I don't know whether you *can* believe in it, but you *should*, since
they are manifestly separate actions. One who gathers information about
race (or about anything else under the sun) ought not to be presumed
guilty of misusing it, since the misuse comes later if at all.

>And can we believe in Thomasson's (unstated) assumption that the
>various bureaus of our government have no connection with each other?

I didn't state this assumption because I never made it. If
a motor vehicles bureau gave its information to another bureau, this would
not be an obvious misuse of that information by either agency. In fact
there are practical reasons for government agencies
to share certain information (*if* both are justified in gathering it in
the first place). The alternative is for each agency to operate independently,
needlessly repeating the same information-gathering process — the sort of
wastrel bureaucratic busywork that we so often complain about. Government
bureaus do and should have some connections. Evidently, Lavagnino sees
something heinous in this (as I do not) because he is unable to see that
gathering information is not the same thing as misusing it.

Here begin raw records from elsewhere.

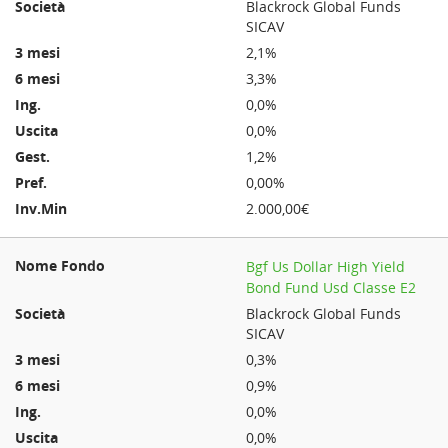
Blackrock Global Funds
SICAV
2,1%
3,3%
0,0%
0,0%
1,2%
0,00%
2.000,00€
Bgf Us Dollar High Yield
Bond Fund Usd Classe E2
Blackrock Global Funds
SICAV
0,3%
0,9%
0,0%
0,0%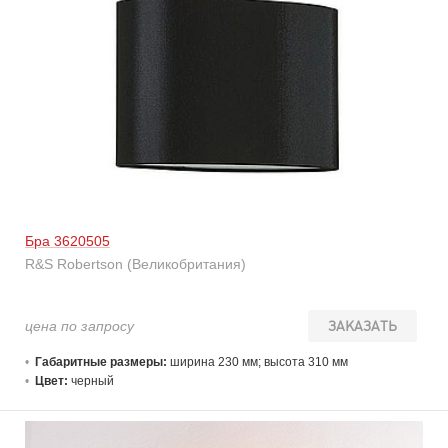
Бра 3620505
R&S Robertson (Великобритания)
цена по запросу
ЗАКАЗАТЬ
Габаритные размеры:
ширина 230 мм; высота 310 мм
Цвет:
черный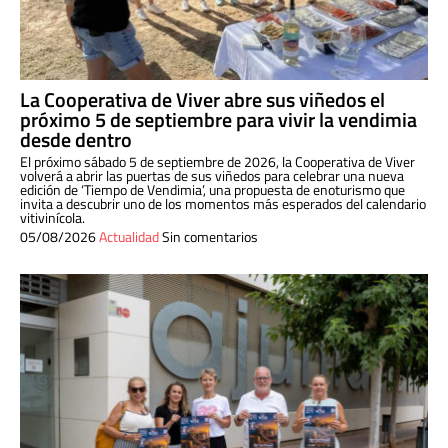
La Cooperativa de Viver abre sus viñedos el
próximo 5 de septiembre para vivir la vendimia
desde dentro
El próximo sábado 5 de septiembre de 2026, la Cooperativa de Viver
volverá a abrir las puertas de sus viñedos para celebrar una nueva
edición de ‘Tiempo de Vendimia’, una propuesta de enoturismo que
invita a descubrir uno de los momentos más esperados del calendario
vitivinícola.
05/08/2026
Actualidad
Sin comentarios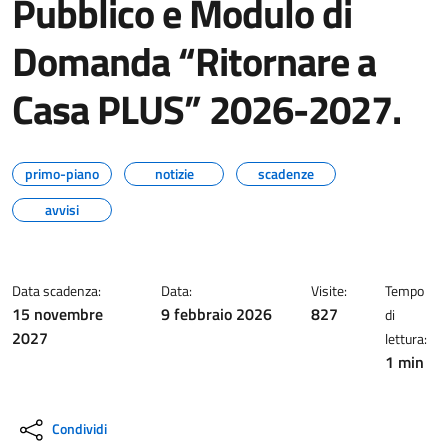
Pubblico e Modulo di
Domanda “Ritornare a
Casa PLUS” 2026-2027.
primo-piano
notizie
scadenze
avvisi
Data scadenza:
Data:
Visite:
Tempo
15 novembre
9 febbraio 2026
827
di
2027
lettura:
1 min
Condividi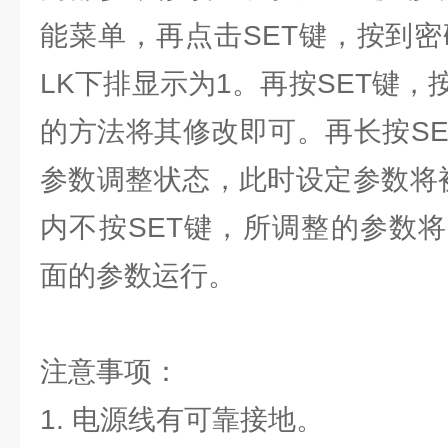
能菜单，再点击SET键，按到密
LK下排显示为1。再按SET键
的方法将其修改即可。再长按SE
参数调整状态，此时设定参数将
内不按SET键，所调整的参数
面的参数运行。
注意事项：
1. 电源线有可靠接地。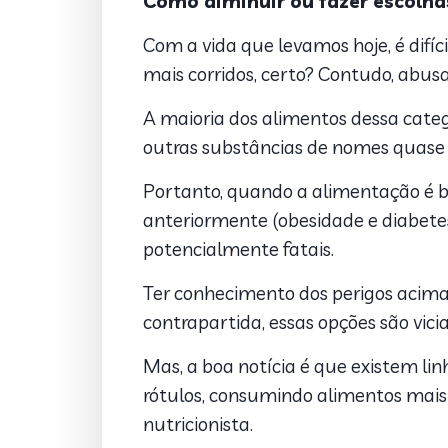
Como diminuir ou fazer escolha
Com a vida que levamos hoje, é difíc
mais corridos, certo? Contudo, abusa
A maioria dos alimentos dessa catego
outras substâncias de nomes quase 
Portanto, quando a alimentação é b
anteriormente (obesidade e diabete
potencialmente fatais.
Ter conhecimento dos perigos acima 
contrapartida, essas opções são vicia
Mas, a boa notícia é que existem lin
rótulos, consumindo alimentos mais 
nutricionista.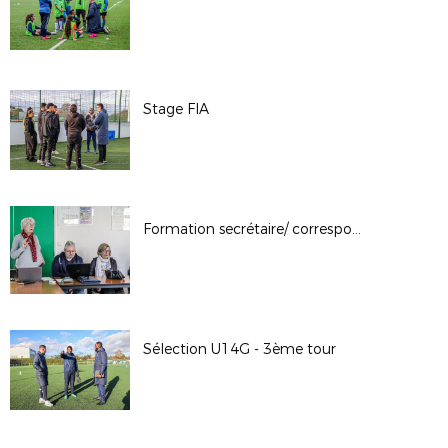
Stage FIA
Formation secrétaire/ correspondant
Sélection U14G - 3ème tour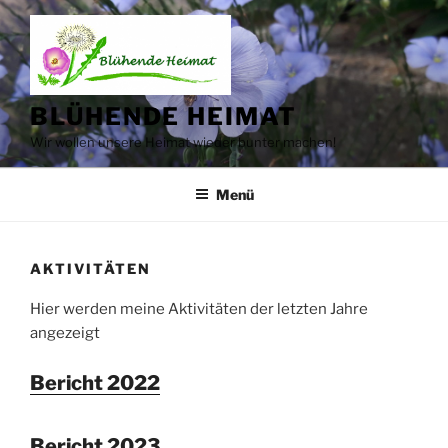
Zum
Inhalt
springen
BLÜHENDE HEIMAT
Wir wollen unsere Heimat wieder bunter machen!
Menü
AKTIVITÄTEN
Hier werden meine Aktivitäten der letzten Jahre
angezeigt
Bericht 2022
Bericht 2023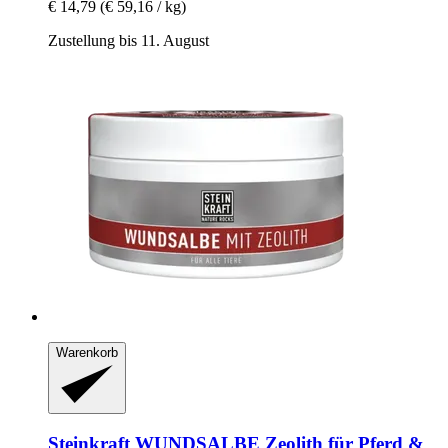
€ 14,79
(€ 59,16 / kg)
Zustellung bis 11. August
Warenkorb
Steinkraft
WUNDSALBE Zeolith für Pferd &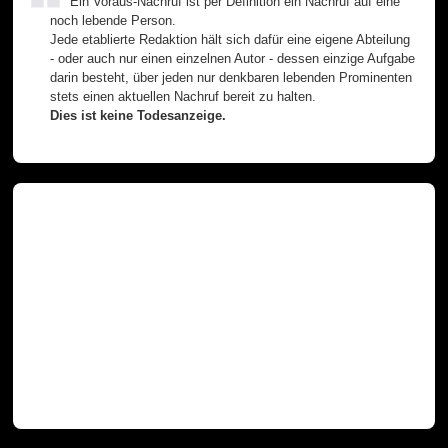
Ein Voraus-Nachruf ist per Definition ein Nachruf auf eine
noch lebende Person.
Jede etablierte Redaktion hält sich dafür eine eigene Abteilung
- oder auch nur einen einzelnen Autor - dessen einzige Aufgabe
darin besteht, über jeden nur denkbaren lebenden Prominenten
stets einen aktuellen Nachruf bereit zu halten.
Dies ist keine Todesanzeige.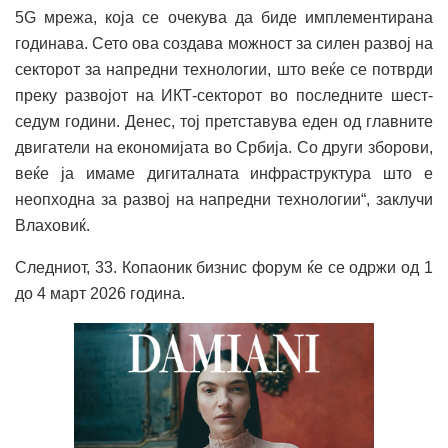
5G мрежа, која се очекува да биде имплементирана
годинава. Сето ова создава можност за силен развој на
секторот за напредни технологии, што веќе се потврди
преку развојот на ИКТ-секторот во последните шест-
седум години. Денес, тој претставува еден од главните
двигатели на економијата во Србија. Со други зборови,
веќе ја имаме дигиталната инфраструктура што е
неопходна за развој на напредни технологии“, заклучи
Влаховиќ.
Следниот, 33. Копаоник бизнис форум ќе се одржи од 1
до 4 март 2026 година.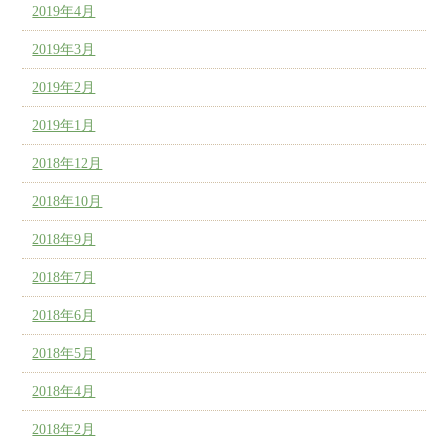
2019年4月
2019年3月
2019年2月
2019年1月
2018年12月
2018年10月
2018年9月
2018年7月
2018年6月
2018年5月
2018年4月
2018年2月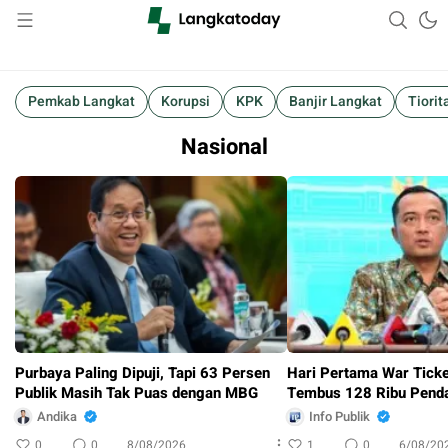
Suara Lokal, Informasi Global
Langkatoday.com
Pemkab Langkat
Korupsi
KPK
Banjir Langkat
Tiorit
Nasional
Purbaya Paling Dipuji, Tapi 63 Persen
Hari Pertama War Tick
Publik Masih Tak Puas dengan MBG
Tembus 128 Ribu Penda
Andika
Info Publik
0
0
8/08/2026
1
0
6/08/20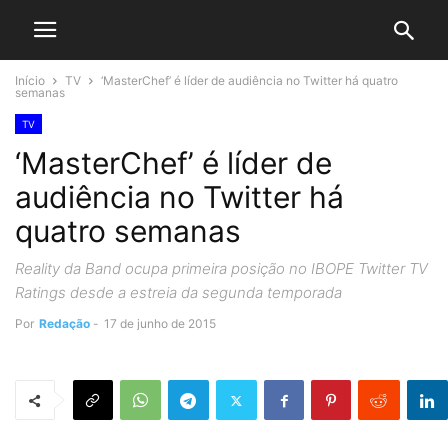
Início
TV
‘MasterChef’ é líder de audiência no Twitter há quatro
semanas
TV
‘MasterChef’ é líder de
audiência no Twitter há
quatro semanas
Reality da Band ocupa primeira posição no IBOPE Twitter TV
Ratings desde a estreia da segunda temporada
Por
Redação
-
17 de junho de 2015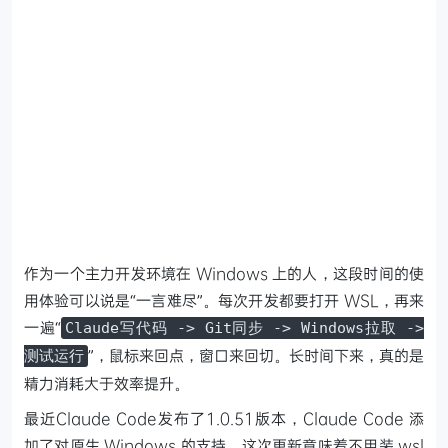
作为一个主力开发环境在 Windows 上的人，这段时间的使
用体验可以说是“一言难尽”。每次开发都要打开 WSL，再来
一遍“
Claude写代码 -> Git同步 -> Windows拉取 ->
”，鼠标来回点，窗口来回切。长时间下来，真的是
测试运行
精力消耗大于效率提升。
最近Claude Code发布了1.0.51版本，Claude Code 添
加了对原生 Windows 的支持，这次更新意味着不用装 wsl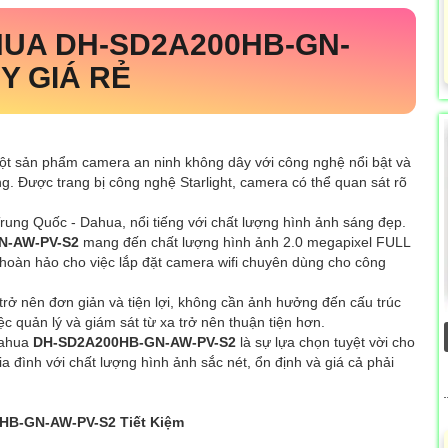
HUA
DH-SD2A200HB-GN-
 GIÁ RẺ
ột sản phẩm camera an ninh không dây với công nghệ nổi bật và
g. Được trang bị công nghệ Starlight, camera có thể quan sát rõ
ung Quốc - Dahua, nổi tiếng với chất lượng hình ảnh sáng đẹp.
N-AW-PV-S2
mang đến chất lượng hình ảnh 2.0 megapixel FULL
n hoàn hảo cho việc lắp đặt camera wifi chuyên dùng cho công
 trở nên đơn giản và tiện lợi, không cần ảnh hưởng đến cấu trúc
iệc quản lý và giám sát từ xa trở nên thuận tiện hơn.
ahua
DH-SD2A200HB-GN-AW-PV-S2
là sự lựa chọn tuyệt vời cho
ia đình với chất lượng hình ảnh sắc nét, ổn định và giá cả phải
0HB-GN-AW-PV-S2 Tiết Kiệm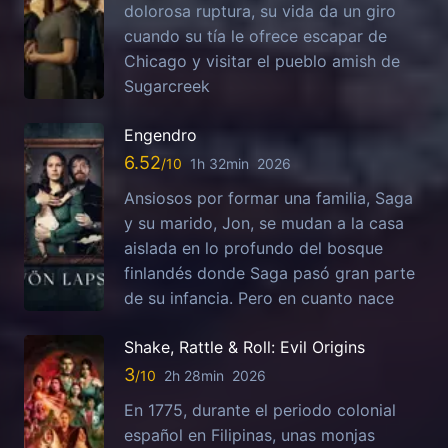
dolorosa ruptura, su vida da un giro
cuando su tía le ofrece escapar de
Chicago y visitar el pueblo amish de
Sugarcreek
Engendro
6.52
1h 32min
2026
Ansiosos por formar una familia, Saga
y su marido, Jon, se mudan a la casa
aislada en lo profundo del bosque
finlandés donde Saga pasó gran parte
de su infancia. Pero en cuanto nace
Shake, Rattle & Roll: Evil Origins
3
2h 28min
2026
En 1775, durante el periodo colonial
español en Filipinas, unas monjas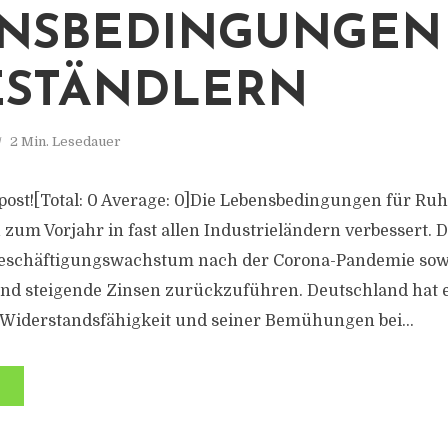
NSBEDINGUNGEN
ESTÄNDLERN
2 Min. Lesedauer
s post![Total: 0 Average: 0]Die Lebensbedingungen für Ru
 zum Vorjahr in fast allen Industrieländern verbessert. Di
Beschäftigungswachstum nach der Corona-Pandemie sow
d steigende Zinsen zurückzuführen. Deutschland hat e
 Widerstandsfähigkeit und seiner Bemühungen bei...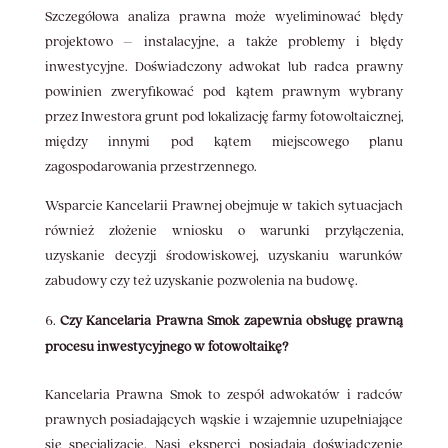
Szczegółowa analiza prawna może wyeliminować błędy
projektowo – instalacyjne, a także problemy i błędy
inwestycyjne. Doświadczony adwokat lub radca prawny
powinien zweryfikować pod kątem prawnym wybrany
przez Inwestora grunt pod lokalizację farmy fotowoltaicznej,
między innymi pod kątem miejscowego planu
zagospodarowania przestrzennego.
Wsparcie Kancelarii Prawnej obejmuje w takich sytuacjach
również złożenie wniosku o warunki przyłączenia,
uzyskanie decyzji środowiskowej, uzyskaniu warunków
zabudowy czy też uzyskanie pozwolenia na budowę.
Czy Kancelaria Prawna Smok zapewnia obsługę prawną
procesu inwestycyjnego w fotowoltaikę?
Kancelaria Prawna Smok to zespół adwokatów i radców
prawnych posiadających wąskie i wzajemnie uzupełniające
się specjalizacje. Nasi eksperci posiadają doświadczenie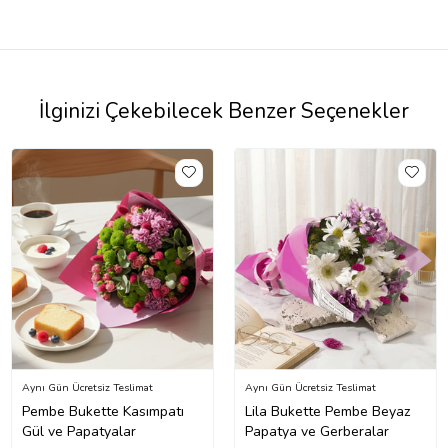
İlginizi Çekebilecek Benzer Seçenekler
Aynı Gün Ücretsiz Teslimat
Aynı Gün Ücretsiz Teslimat
Pembe Bukette Kasımpatı
Lila Bukette Pembe Beyaz
Gül ve Papatyalar
Papatya ve Gerberalar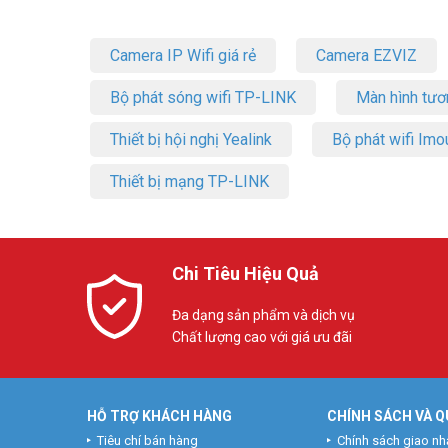
– Dễ dàng cài đặt thông số tự động khấu trừ thời gian ăn trư
– Hệ thống làm tròn theo thông số.
Camera IP Wifi giá rẻ
Camera EZVIZ
– Báo cáo dễ dàng chuyển đổi qua excel để thuận tiện cho 
– Phần mềm thân thiện, dễ sử dụng và có thể viết thêm t
Bộ phát sóng wifi TP-LINK
Màn hình tươ
– Phần mềm giao diện bằng tiếng Việt, có sách hướng dẫn 
Thiết bị hội nghị Yealink
Bộ phát wifi Imo
Đặt mua hàng Online ngay hôm nay để được hỗ trợ giá tốt
Thiết bị mạng TP-LINK
Chi Tiêu Hiệu Quả
Đa dạng sản phẩm và dịch vụ
Chất lượng cao với giá ưu đãi
HỖ TRỢ KHÁCH HÀNG
CHÍNH SÁCH VÀ Q
Tiêu chí bán hàng
Chính sách giao nh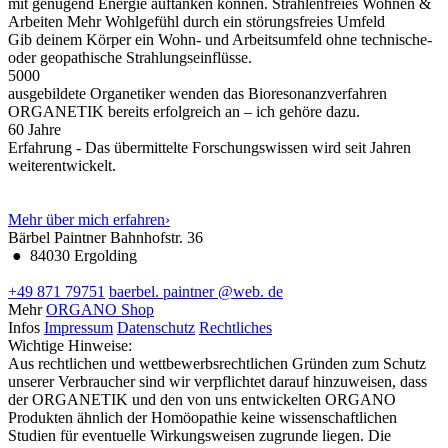
mit genügend Energie auftanken können.
Strahlenfreies Wohnen &
Arbeiten
Mehr Wohlgefühl durch ein störungsfreies Umfeld
Gib deinem Körper ein Wohn- und Arbeitsumfeld ohne technische-
oder geopathische Strahlungseinflüsse.
5000
ausgebildete Organetiker wenden das Bioresonanzverfahren
ORGANETIK bereits erfolgreich an – ich gehöre dazu.
60
Jahre
Erfahrung - Das übermittelte Forschungswissen wird seit Jahren
weiterentwickelt.
Mehr über mich erfahren
›
Bärbel Paintner
Bahnhofstr. 36
●
84030 Ergolding
+49 871 79751
baerbel.
paintner
@web.
de
Mehr
ORGANO Shop
Infos
Impressum
Datenschutz
Rechtliches
Wichtige Hinweise:
Aus rechtlichen und wettbewerbsrechtlichen Gründen zum Schutz
unserer Verbraucher sind wir verpflichtet darauf hinzuweisen, dass
der ORGANETIK und den von uns entwickelten ORGANO
Produkten ähnlich der Homöopathie keine wissenschaftlichen
Studien für eventuelle Wirkungsweisen zugrunde liegen. Die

>Thomasson's conclusion is further based on his (unstated) opinion that
>no objection to governmental activities may be made without irrefutable
>evidence of misbehavior — which is a reasonable opinion, but it's an
>opinion all the same, and there are others on the matter, such as
>Earnest's. This method amounts to throwing out all the evidence and
>assuming that you haven't thereby distorted the problem you set out to study.

Three points: (1) Again, I didn't state such an opinion, because I don't hold
it. (2) Note that Lavagnino's critical method leans heavily on attributing
positions to me that I neither stated nor implied, and then attacking those --
a classic Straw Man approach. (3) The view wrongly attributed to me is that we
should proceed by "throwing out all the evidence," etc. Lavagnino says that
this is "reasonable." I initially set out to show that arguments in RISKS
sometimes are terribly muddled. I rest my case.


What was the question?

John (J.G.) Mainwaring <CRM312A%BNR.BITNET@CORNELLC.CCS.CORNELL.EDU>
13 Apr 88 16:59:00 EDT
It seems to me that most of the replies to Les Earnest on the race question on
forms miss the point entirely.  Of course he objects to the question as
irrelevant, but claims that an even bigger problem is being able to answer the
question at all, and cites the unverifiable possibility of middle eastern
ancestry in his own case.  This clearly casts doubt on the usefulness of the
race question for any purpose, not just its relevance to driving. It is an
uncertain identifying attribute, even though it often works.  Most people can
name a colour for their eyes which most other people will accept.  Hair colour
tends to be more vague, and not everyone chooses to keep the colour the same at
all times.  Race can be a highly unsatisfactory descriptive attribute.  At the
time of the story, in the 60's, most people assumed that anyone with any negro
ancestry should give their race as 'negro'.  This meant that by no means
everyone described as negro was immediately visually identifiable as such.
There have been people who claimed to be able to immediately recognize members
of the Jewish 'race' on sight, but at least that does not seem to have been
attempted with driving licences anywhere in the US.  As a side light, it is
interesting to note a sexist bias in racial prejudice.  If you believe an
attribute has negative connotations, you will believe it is inherited from
either the mother or the father.  If it is neutral or positive, it is assumed
to be inherited from the father alone (eg nationality on census forms).  The
risk inherent in this is the assumption that because a question can be
formulated, the answers will be of any value, especially when they come from a
broad spectrum of respondants.  It is closely related to the 'NO PLATE/NOPLATE'
item in recent issues of the RISKS forum, and is probably the root cause of my
own irrational reaction to forms created by bodies such as the IRS.